While the power was out, Beth Severance, a receptionist at Idyllwild’s Bluebird Cottage Inn, said the 17-cabin lodging business phoned people with reservations to inform them that the lights were out. Some canceled reservations. Others came up anyway.
“Some of them thought it was a grand adventure,” Severance said, adding that LED-powered candles were distributed upon their arrival.
Still, it was cold for many in town. Residents and visitors alike flocked to the four restaurants that had generators and remained open, she said.
“For many of us, it was kind of like old-home week,” Severance said. “We just gathered at these restaurants and charged our phones. And we talked about the weather.”
Some “made ice runs down the hill” to Hemet to keep food from spoiling in their refrigerators, she said.
“Some people were real upset about it,” Severance said. “But this is fire season up here. And we have downed trees and limbs everywhere. So I am very glad that Edison did this.”
Lessons from 2007 firestorm
Milbourn noted that the last time Edison cut power to Idyllwild was in 2007, when the mountains of Riverside and San Bernardino counties were reeling from an epic tree kill caused by drought and a bark beetle infestation.

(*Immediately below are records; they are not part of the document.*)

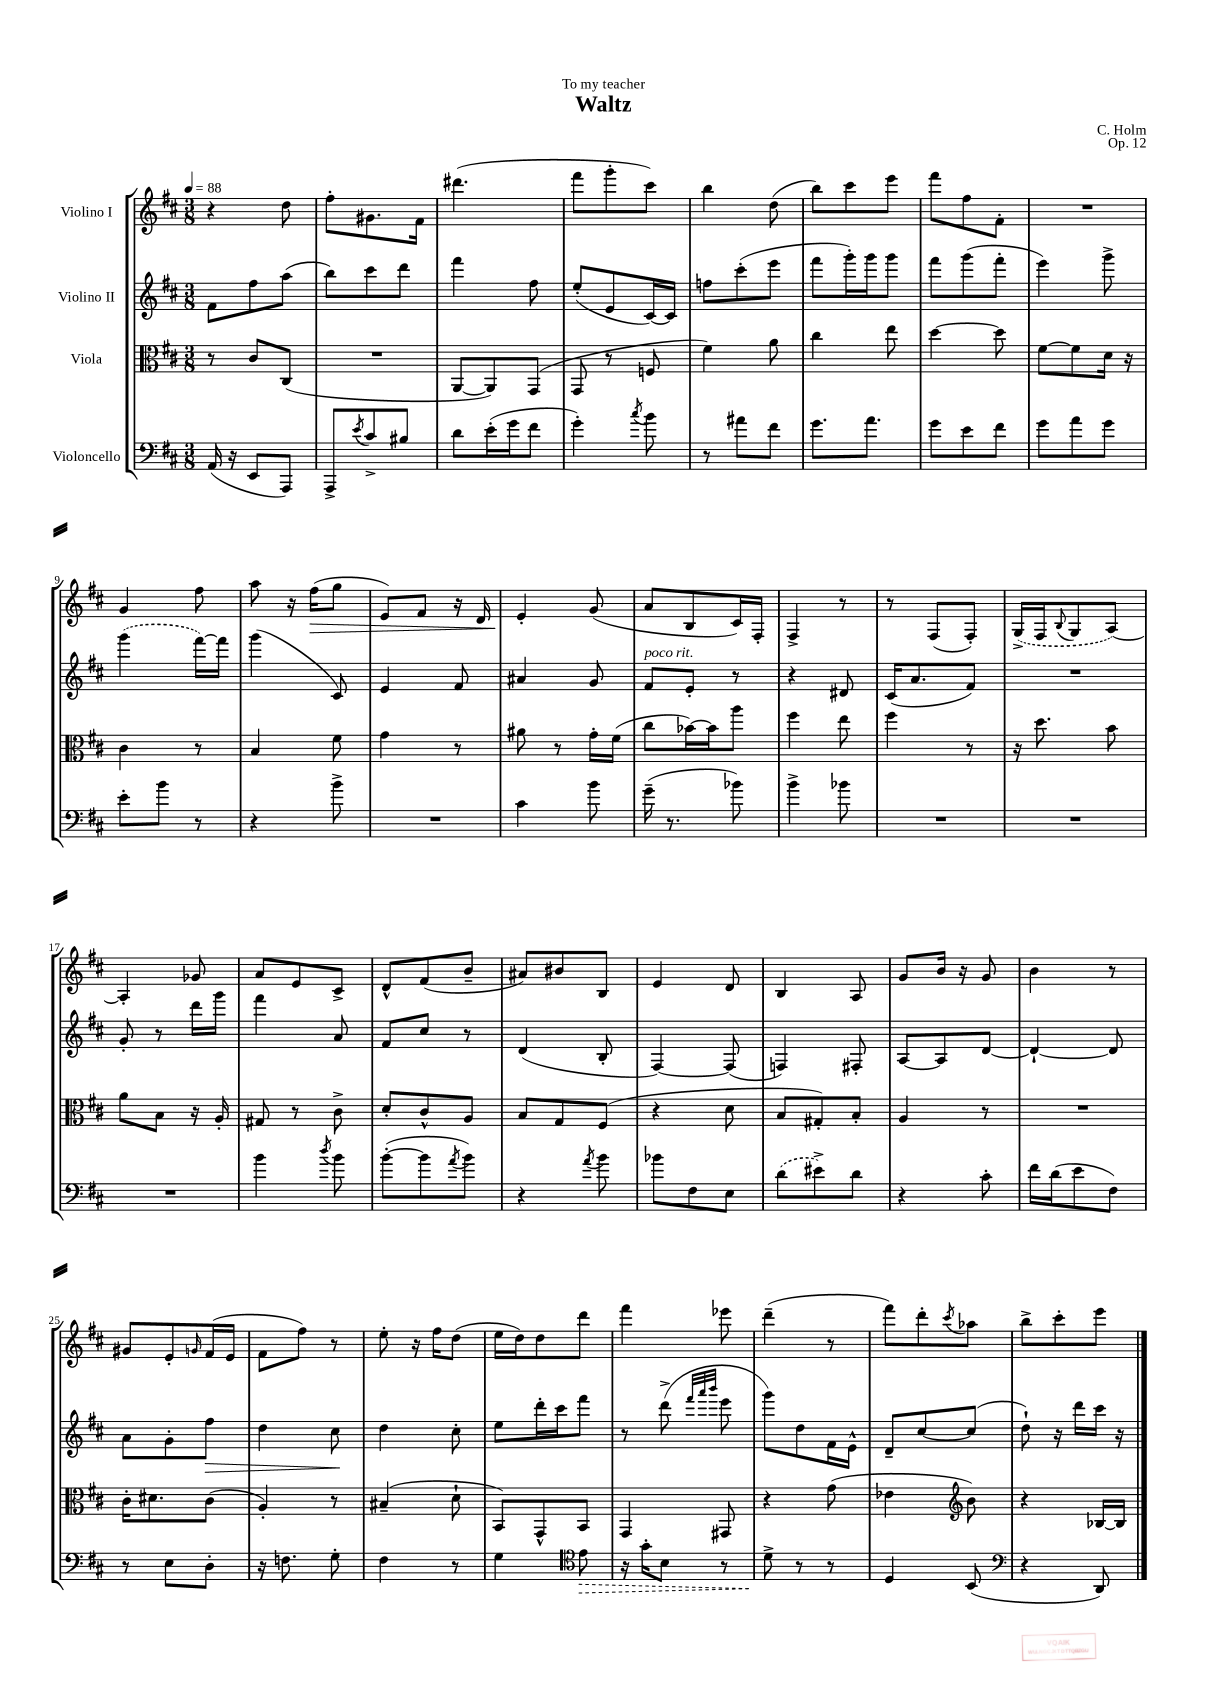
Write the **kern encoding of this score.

**kern	**dynam	**kern	**kern	**dynam	**kern	**dynam
*part4	*part4	*part3	*part2	*part2	*part1	*part1
*staff4	*staff4	*staff3	*staff2	*staff2	*staff1	*staff1
*I"Violoncello	*	*I"Viola	*I"Violino II	*	*I"Violino I	*
*clefF4	*	*clefC3	*clefG2	*	*clefG2	*
*k[f#c#]	*	*k[f#c#]	*k[f#c#]	*	*k[f#c#]	*
*M3/8	*	*M3/8	*M3/8	*	*M3/8	*
*MM88	*	*MM88	*MM88	*	*MM88	*
=1	=1	=1	=1	=1	=1	=1
(16AA/	.	8r	8f#\L	.	4r	.
16r	.	.	.	.	.	.
8EE/L	.	8c#/L	8ff#\	.	.	.
8AAA/J)	.	(8C#/J	(8aa\J	.	8dd\	.
=2	=2	=2	=2	=2	=2	=2
8AAA^/L	.	4.r	8bb\L)	.	8ff#'\L	.
8qe/	.	.	.	.	.	.
8c#^/	.	.	8ccc#\	.	8.g#X\	.
8B#X/J	.	.	8ddd\J	.	.	.
.	.	.	.	.	16f#\Jk	.
=3	=3	=3	=3	=3	=3	=3
8d\L	.	[8AA/L	4fff#\	.	(4.ddd#X\	.
(16e'\L	.	8AA/])	.	.	.	.
16g\J	.	.	.	.	.	.
8f#\J	.	(8GG/J	8ff#\	.	.	.
=4	=4	=4	=4	=4	=4	=4
4g'\)	.	8GG/	(8ee'/L	.	8fff#\L	.
.	.	8r	8e/	.	8ggg'\	.
8qcc#/	.	.	.	.	.	.
8b\	.	8Fn/	[16c#/L)	.	8ccc#\J)	.
.	.	.	16c#/JJ]	.	.	.
=5	=5	=5	=5	=5	=5	=5
8r	.	4f#\)	8ffn\L	.	4bb\	.
8a#X\L	.	.	(8ccc#'\	.	.	.
8f#\J	.	8a\	8eee\J	.	(8dd\	.
=6	=6	=6	=6	=6	=6	=6
8.g\L	.	4cc#\	8fff#\L	.	8bb\L)	.
.	.	.	16ggg'\L)	.	8ccc#\	.
8.a\J	.	.	16ggg\J	.	.	.
.	.	8ee\	8ggg\J	.	8eee\J	.
=7	=7	=7	=7	=7	=7	=7
8g\L	.	[4dd\	8fff#\L	.	8fff#\L	.
8e\	.	.	(8ggg\	.	8ff#\	.
8f#\J	.	8dd\]	8fff#'\J	.	8f#'\J	.
=8	=8	=8	=8	=8	=8	=8
8g\L	.	[8f#\L	4eee\)	.	4.r	.
8a\	.	8f#\]	.	.	.	.
8g\J	.	16d\Jk	8ggg^\	.	.	.
.	.	16r	.	.	.	.
!!LO:LB:g=z
=9	=9	=9	=9	=9	=9	=9
8e'\L	.	4c#\	(4ggg\	.	4g/	.
8b\J	.	.	.	.	.	.
8r	.	8r	[16fff#\LL)	.	8ff#\	.
.	.	.	16fff#\JJ]	.	.	.
=10	=10	=10	=10	=10	=10	=10
4r	.	4B/	(4ggg\	.	8aa\	.
.	.	.	.	.	16r	.
!	!	!	!	!	!	!LO:HP:b
.	.	.	.	.	(16ff#\KL	>
8b^\	.	8f#\	8c#/)	.	8gg\J	.
=11	=11	=11	=11	=11	=11	=11
4.r	.	4g\	4e/	.	8e/L)	.
.	.	.	.	.	8f#/J	.
.	.	8r	8f#/	.	16r	.
.	.	.	.	.	16d/	.
=12	=12	=12	=12	=12	=12	=12
4c#\	.	8a#X\	4a#X/	.	4e'/	.
.	.	8r	.	.	.	.
8b\	.	16g'\LL	8g/	.	(8g/	]
.	.	(16f#\JJ	.	.	.	.
=13	=13	=13	=13	=13	=13	=13
!	!	!	!LO:TX:a:i:t=poco rit.	!	!	!
(16g~\	.	8cc#\L	8f#/L	.	8a/L	.
8.r	.	.	.	.	.	.
.	.	[16b-X\L)	8e'/J	.	8B/	.
.	.	16b-\J]	.	.	.	.
8b-X\)	.	8aa\J	8r	.	16c#/L)	.
.	.	.	.	.	16F#'/JJ	.
=14	=14	=14	=14	=14	=14	=14
4b^\	.	4ff#\	4r	.	4F#^/	.
8b-X\	.	8ee\	8d#X/	.	8r	.
=15	=15	=15	=15	=15	=15	=15
4.r	.	4ff#\	(16c#/KL	.	8r	.
.	.	.	8.a/	.	.	.
.	.	.	.	.	(8F#/L	.
.	.	8r	8f#/J)	.	8F#'/J)	.
=16	=16	=16	=16	=16	=16	=16
4.r	.	16r	4.r	.	(16G^/LL	.
.	.	8.dd\	.	.	16F#/J	.
.	.	.	.	.	8qqB/	.
.	.	.	.	.	8G/	.
.	.	8b\	.	.	[8A/J)	.
!!LO:LB:g=z
=17	=17	=17	=17	=17	=17	=17
4.r	.	8a\L	8g'/	.	4A'/]	.
.	.	8B\J	8r	.	.	.
.	.	16r	16ddd\LL	.	8g-X/	.
.	.	16A'/	16ggg\JJ	.	.	.
=18	=18	=18	=18	=18	=18	=18
4b\	.	8G#X/	4fff#\	.	8a/L	.
.	.	8r	.	.	8e/	.
8qdd/	.	.	.	.	.	.
8b\	.	8c#^\	8a/	.	8c#^/J	.
=19	=19	=19	=19	=19	=19	=19
([8b'\L	.	8d'/L	8f#/L	.	8d^^/L	.
8b\]	.	8c#^^/	8cc#/J	.	(8f#/	.
8qa/	.	.	.	.	.	.
8b\J)	.	8A/J	8r	.	8b~/J	.
=20	=20	=20	=20	=20	=20	=20
4r	.	8B/L	(4d/	.	8a#X/L)	.
.	.	8G/	.	.	8b#X/	.
8qa/	.	.	.	.	.	.
8b\	.	(8F#/J	8B'/	.	8B/J	.
=21	=21	=21	=21	=21	=21	=21
8b-X\L	.	4r	[4F#/)	.	4e/	.
8F#\	.	.	.	.	.	.
8E\J	.	8d\	(8F#/]	.	8d/	.
=22	=22	=22	=22	=22	=22	=22
(8d\L	.	8B/L	4Fn/)	.	4B/	.
8e#X^\)	.	8G#X'/)	.	.	.	.
8d\J	.	8B'/J	8F#X'/	.	8A/	.
=23	=23	=23	=23	=23	=23	=23
4r	.	4A/	[8A/L	.	8g/L	.
.	.	.	8A/]	.	16b/Jk	.
.	.	.	.	.	16r	.
8c#'\	.	8r	[8d/J	.	8g/	.
=24	=24	=24	=24	=24	=24	=24
16f#\LL	.	4.r	4d`/_	.	4b\	.
(16d\J	.	.	.	.	.	.
8e\	.	.	.	.	.	.
8F#\J)	.	.	8d/]	.	8r	.
!!LO:LB:g=z
=25	=25	=25	=25	=25	=25	=25
8r	.	16c#'\KL	8a\L	.	8g#X/L	.
.	.	8.d#X\	.	.	.	.
8E\L	.	.	8g'\	.	8e'/	.
.	.	.	.	.	16qqgn/	.
!	!	!	!	!LO:HP:b	!	!
8D'\J	.	(8c#\J	8ff#\J	>	(16f#/L	.
.	.	.	.	.	16e/JJ	.
=26	=26	=26	=26	=26	=26	=26
16r	.	4A'/)	4dd\	.	8f#\L	.
8.Fn\	.	.	.	.	.	.
.	.	.	.	.	8ff#\J)	.
8G'\	.	8r	8cc#\	.	8r	.
.	.	.	.	]	.	.
=27	=27	=27	=27	=27	=27	=27
4F#\	.	(4B#X~/	4dd\	.	8ee'\	.
.	.	.	.	.	16r	.
.	.	.	.	.	16ff#\KL	.
8r	.	8d`\	8cc#'\	.	(8dd\J	.
=28	=28	=28	=28	=28	=28	=28
4G\	.	8BB/L)	8ee\L	.	16ee\LL	.
.	.	.	.	.	16dd\J)	.
.	.	8GG^^/	16ddd'\L	.	8dd\	.
.	.	.	16ccc#\J	.	.	.
*clefC4	*	*	*	*	*	*
!	!LO:HP:b	!	!	!	!	!
8e\	>	8BB/J	8fff#\J	.	8ddd\J	.
=29	=29	=29	=29	=29	=29	=29
16r	.	4GG/	8r	.	4fff#\	.
16g'\KL	.	.	.	.	.	.
8B\J	.	.	(8ddd^\	.	.	.
.	.	.	32qqfff#/LLL	.	.	.
.	.	.	32qqaaa/	.	.	.
.	.	.	32qqbbb/JJJ	.	.	.
8r	.	8GG#X/	8eee\	.	8eee-X\	.
=30	=30	=30	=30	=30	=30	=30
8d^\	.	4r	8ggg\L)	.	(4ddd~\	.
8r	]	.	8dd\	.	.	.
8r	.	(8g\	16f#\L	.	8r	.
.	.	.	16e^^\JJ	.	.	.
=31	=31	=31	=31	=31	=31	=31
4D/	.	4e-X\	8d~/L	.	8fff#\L)	.
.	.	.	[8cc#/	.	8ddd'\	.
*	*	*clefG2	*	*	*	*
.	.	.	.	.	8qccc#/	.
(8BB/	.	8b\)	(8cc#/J]	.	8aa-X\J	.
=32	=32	=32	=32	=32	=32	=32
*clefF4	*	*	*	*	*	*
4r	.	4r	8dd`\)	.	8bb^\L	.
.	.	.	16r	.	8ccc#'\	.
.	.	.	16ddd\LL	.	.	.
8DD/)	.	[16B-X/LL	16ccc#\JJ	.	8eee\J	.
.	.	16B-/JJ]	16r	.	.	.
==	==	==	==	==	==	==
*-	*-	*-	*-	*-	*-	*-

That same year, San Diego County was hammered by a wave of wildfires, three of which were blamed on power lines. The region’s utility, San Diego Gas & Electric, paid out about $2 billion in damages over those wildfires, according to local media reports.
In the wake of those fires, SDG&E requested permission from the California Public Utilities Commission to shut off power in the backcountry when wind speeds reached certain levels. But the proposal sparked widespread outrage from rural residents, and the commission rejected the request.
The regulatory agency, however, invited SDG&E to submit a comprehensive shut-off plan, and one was ultimately given the green light in April 2012.
Last Thursday — the same day the 4,100-acre Lilac fire started in northern San Diego County — power was purposely cut to approximately 17,000 customers across the county’s rural areas, according to a SDG&E news release.
Ari Vanrenen, a spokesman for Pacific Gas & Electric, the main utility in Northern California, said PG&E does not have a policy of cutting power to eliminate fire threats, though it has done so in direct response to requests from fire agencies.
Vanrenen said he could not address whether a shut-off policy might have prevented a blaze.
“As there has been no determination on the causes of the fires, we won’t speculate while the investigation is ongoing,” Vanrenen said.
“It’s important to keep in mind that any discussion of proactively de-energizing lines is highly complex due to significant public safety issues such actions can pose,” Vanrenen added.
Stewart, the UC Berkeley expert, however, said it is possible that a shut-off policy would have helped. And Northern California utilities may eventually join SDG&E and Edison in adopting such programs.
“It has been very successful in San Diego and I wouldn’t be surprised to see the PUC force it to be done in other places,” Stewart said.